All I mean to say on this one is that barriers to our being able to help ourselves in a lot of situations are physical: we can't escape cancer, we can't move to a different room to get away from a birth defect, etc. With hurtful speech, we can remove ourselves from the situation. Now, the more I think about it, I think you can probably really weaken this line of argument, so I don't know if I should go on about it.
For instance I was going to say you can't die from speech, but you could point out suicidal ideation brought about by speech, and that wanting to die is really close in badness as actually dying. I was going to say that you could remove yourself from a hurtful speech situation, but in the same vein, you can't remove the thoughts from your head sometimes if you dwell on it; or for instance if the non-physical suffering you're experiencing is something like unrequited love you will feel that pain even when away from the situation too. So this "innocent victims" line of reasoning probably isn't a great tack to take.

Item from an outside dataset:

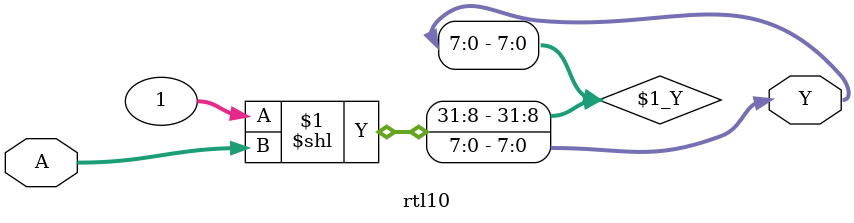
<source format=v>
module rtl10 (input [2:0] A, output [7:0] Y);
    assign Y = 1 << A;
endmodule


</source>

*cartwheels into the ocean*
Leontiskos wrote:
It seems to me that the question here is something like, "What is the purpose of life, if not to avoid suffering? What is the thing that makes suffering worthwhile?"
Astro Cat wrote: ↑June 27th, 2022, 11:38 amWhy good thing about firefighters is there that couldn't possibly exist without fires whatsoever? What makes fires worth it?
I don't know that it is fair or interesting to isolate it to a single thing, because you could isolate every single thing and then end up with nothing, having no absolute justification for any single thing. It's like I said above: the momentum moves freely in both directions if we don't have any way to ground it. I am trying to actually demonstrate this to you by showing you that the danger of a spoiled relationship isn't actually any different from the danger of fires, and if we throw out fires then there doesn't seem to be any good reason to retain relationships.
The other problem with fire is that you present it as if it is 100% bad. ..As if Prometheus didn't have to bust his butt to get us them coals.
I think we make purposes all the time that aren't suffering-centric, and I think that would be the case in a Toy World. As for the Prometheus thing, recall that fire could still be used for good things in a Toy World; it just wouldn't burn you or burn your house down. It'd be well-behaved fire.